→ Task requirements:
Wherever pictures occur in the entries below, leave them out and retype the rest exactly.

Page-level text extractions
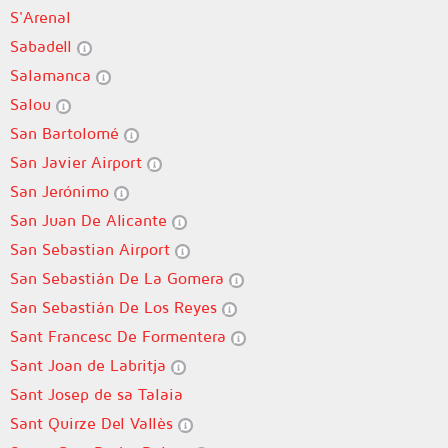
S'Arenal
Sabadell
Salamanca
Salou
San Bartolomé
San Javier Airport
San Jerónimo
San Juan De Alicante
San Sebastian Airport
San Sebastián De La Gomera
San Sebastián De Los Reyes
Sant Francesc De Formentera
Sant Joan de Labritja
Sant Josep de sa Talaia
Sant Quirze Del Vallès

→ Answer space:
S'Arenal
Sabadell
Salamanca
Salou
San Bartolomé
San Javier Airport
San Jerónimo
San Juan De Alicante
San Sebastian Airport
San Sebastián De La Gomera
San Sebastián De Los Reyes
Sant Francesc De Formentera
Sant Joan de Labritja
Sant Josep de sa Talaia
Sant Quirze Del Vallès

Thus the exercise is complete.